(RECORDS FOR THIS EXERCISE):
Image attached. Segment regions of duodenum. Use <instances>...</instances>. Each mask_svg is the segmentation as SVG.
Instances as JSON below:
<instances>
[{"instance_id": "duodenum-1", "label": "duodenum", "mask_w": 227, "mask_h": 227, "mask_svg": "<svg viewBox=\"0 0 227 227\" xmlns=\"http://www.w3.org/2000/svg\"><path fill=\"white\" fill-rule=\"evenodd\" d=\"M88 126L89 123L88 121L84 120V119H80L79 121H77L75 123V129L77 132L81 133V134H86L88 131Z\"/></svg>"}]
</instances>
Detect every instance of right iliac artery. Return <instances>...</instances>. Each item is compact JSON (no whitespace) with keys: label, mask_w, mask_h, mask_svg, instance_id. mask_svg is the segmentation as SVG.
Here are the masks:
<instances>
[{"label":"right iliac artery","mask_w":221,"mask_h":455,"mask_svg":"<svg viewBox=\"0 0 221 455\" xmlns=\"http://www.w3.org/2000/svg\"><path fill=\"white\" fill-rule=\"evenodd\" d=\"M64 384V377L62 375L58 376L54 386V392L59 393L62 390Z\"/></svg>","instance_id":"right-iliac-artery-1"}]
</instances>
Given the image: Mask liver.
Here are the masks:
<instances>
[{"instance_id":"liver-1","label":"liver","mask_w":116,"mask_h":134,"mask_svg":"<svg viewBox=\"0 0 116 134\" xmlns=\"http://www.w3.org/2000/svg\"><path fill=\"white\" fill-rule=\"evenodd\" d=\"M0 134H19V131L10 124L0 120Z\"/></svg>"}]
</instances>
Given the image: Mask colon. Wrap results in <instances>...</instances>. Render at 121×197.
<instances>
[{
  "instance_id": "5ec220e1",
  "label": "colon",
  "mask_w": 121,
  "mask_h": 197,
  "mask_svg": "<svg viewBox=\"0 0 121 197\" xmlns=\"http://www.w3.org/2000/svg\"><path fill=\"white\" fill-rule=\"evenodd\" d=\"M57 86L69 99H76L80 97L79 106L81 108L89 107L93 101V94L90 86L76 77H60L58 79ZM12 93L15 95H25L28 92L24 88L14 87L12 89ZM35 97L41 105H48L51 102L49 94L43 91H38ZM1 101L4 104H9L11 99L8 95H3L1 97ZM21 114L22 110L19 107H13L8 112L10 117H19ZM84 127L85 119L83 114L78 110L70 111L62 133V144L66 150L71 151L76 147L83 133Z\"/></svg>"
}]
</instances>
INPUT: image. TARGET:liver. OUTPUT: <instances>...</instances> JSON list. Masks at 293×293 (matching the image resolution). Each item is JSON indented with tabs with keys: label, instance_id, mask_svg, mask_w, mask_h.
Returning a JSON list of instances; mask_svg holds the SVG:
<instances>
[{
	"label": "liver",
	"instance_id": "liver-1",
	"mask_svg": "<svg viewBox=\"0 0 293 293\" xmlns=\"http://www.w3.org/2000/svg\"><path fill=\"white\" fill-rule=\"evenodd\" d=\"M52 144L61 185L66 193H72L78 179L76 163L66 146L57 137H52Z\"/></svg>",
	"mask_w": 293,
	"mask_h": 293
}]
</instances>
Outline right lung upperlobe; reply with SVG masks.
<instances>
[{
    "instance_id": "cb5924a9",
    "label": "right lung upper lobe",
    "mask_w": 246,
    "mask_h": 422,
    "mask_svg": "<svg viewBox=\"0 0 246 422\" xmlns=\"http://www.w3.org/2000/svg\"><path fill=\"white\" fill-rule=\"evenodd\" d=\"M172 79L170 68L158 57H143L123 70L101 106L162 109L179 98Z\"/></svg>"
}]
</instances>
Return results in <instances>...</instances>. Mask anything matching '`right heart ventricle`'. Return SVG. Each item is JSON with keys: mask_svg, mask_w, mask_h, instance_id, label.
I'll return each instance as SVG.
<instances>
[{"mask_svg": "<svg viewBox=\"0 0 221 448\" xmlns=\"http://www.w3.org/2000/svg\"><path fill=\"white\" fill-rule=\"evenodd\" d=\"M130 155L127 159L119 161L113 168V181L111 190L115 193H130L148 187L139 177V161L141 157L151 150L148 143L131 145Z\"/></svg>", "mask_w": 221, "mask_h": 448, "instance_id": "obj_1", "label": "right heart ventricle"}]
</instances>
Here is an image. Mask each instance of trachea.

(DIRECTIVE): Reproduce every line of the data above word for word, with no changes.

(WRITTEN RESPONSE):
Image attached. Segment regions of duodenum. Use <instances>...</instances>. Each mask_svg is the segmentation as SVG.
Instances as JSON below:
<instances>
[{"instance_id": "duodenum-1", "label": "duodenum", "mask_w": 227, "mask_h": 227, "mask_svg": "<svg viewBox=\"0 0 227 227\" xmlns=\"http://www.w3.org/2000/svg\"><path fill=\"white\" fill-rule=\"evenodd\" d=\"M88 126L89 123L88 121L84 120V119H80L79 121H77L75 123V129L77 132L81 133V134H86L88 131Z\"/></svg>"}]
</instances>
Detect every instance of right iliac artery. Return <instances>...</instances>. Each item is compact JSON (no whitespace) with keys: label, mask_w, mask_h, mask_svg, instance_id. mask_svg is the segmentation as SVG.
Here are the masks:
<instances>
[{"label":"right iliac artery","mask_w":221,"mask_h":455,"mask_svg":"<svg viewBox=\"0 0 221 455\" xmlns=\"http://www.w3.org/2000/svg\"><path fill=\"white\" fill-rule=\"evenodd\" d=\"M64 384V377L62 375L58 376L54 386V392L59 393L62 390Z\"/></svg>","instance_id":"right-iliac-artery-1"}]
</instances>
Given the image: Mask liver.
Here are the masks:
<instances>
[{"instance_id":"liver-1","label":"liver","mask_w":116,"mask_h":134,"mask_svg":"<svg viewBox=\"0 0 116 134\" xmlns=\"http://www.w3.org/2000/svg\"><path fill=\"white\" fill-rule=\"evenodd\" d=\"M0 134H19V131L10 124L0 120Z\"/></svg>"}]
</instances>
Given the image: Mask colon. Wrap results in <instances>...</instances>. Render at 121×197.
<instances>
[{
  "instance_id": "5ec220e1",
  "label": "colon",
  "mask_w": 121,
  "mask_h": 197,
  "mask_svg": "<svg viewBox=\"0 0 121 197\" xmlns=\"http://www.w3.org/2000/svg\"><path fill=\"white\" fill-rule=\"evenodd\" d=\"M57 86L69 99H76L80 97L79 106L81 108L89 107L93 101V94L90 86L76 77H60L58 79ZM12 93L15 95H25L28 92L24 88L14 87L12 89ZM35 97L41 105H48L51 102L49 94L43 91H38ZM1 101L4 104H9L11 99L8 95H3L1 97ZM21 114L22 110L19 107H13L8 112L10 117H19ZM84 127L85 119L83 114L78 110L70 111L62 133V144L66 150L71 151L76 147L83 133Z\"/></svg>"
}]
</instances>
INPUT: image. TARGET:liver. OUTPUT: <instances>...</instances> JSON list. Masks at 293×293 (matching the image resolution). Each item is JSON indented with tabs with keys: label, instance_id, mask_svg, mask_w, mask_h.
Returning a JSON list of instances; mask_svg holds the SVG:
<instances>
[{
	"label": "liver",
	"instance_id": "liver-1",
	"mask_svg": "<svg viewBox=\"0 0 293 293\" xmlns=\"http://www.w3.org/2000/svg\"><path fill=\"white\" fill-rule=\"evenodd\" d=\"M52 144L61 185L66 193H72L78 179L76 163L66 146L57 137H52Z\"/></svg>",
	"mask_w": 293,
	"mask_h": 293
}]
</instances>
Outline right lung upperlobe; reply with SVG masks.
<instances>
[{
    "instance_id": "cb5924a9",
    "label": "right lung upper lobe",
    "mask_w": 246,
    "mask_h": 422,
    "mask_svg": "<svg viewBox=\"0 0 246 422\" xmlns=\"http://www.w3.org/2000/svg\"><path fill=\"white\" fill-rule=\"evenodd\" d=\"M172 79L170 68L158 57H143L123 70L101 106L162 109L179 98Z\"/></svg>"
}]
</instances>
Return results in <instances>...</instances>. Mask anything matching '`right heart ventricle`'. Return SVG. Each item is JSON with keys: mask_svg, mask_w, mask_h, instance_id, label.
I'll return each instance as SVG.
<instances>
[{"mask_svg": "<svg viewBox=\"0 0 221 448\" xmlns=\"http://www.w3.org/2000/svg\"><path fill=\"white\" fill-rule=\"evenodd\" d=\"M130 155L127 159L119 161L113 168V181L111 190L115 193H130L148 187L139 177V161L141 157L151 150L148 143L131 145Z\"/></svg>", "mask_w": 221, "mask_h": 448, "instance_id": "obj_1", "label": "right heart ventricle"}]
</instances>
Here is an image. Mask each instance of trachea.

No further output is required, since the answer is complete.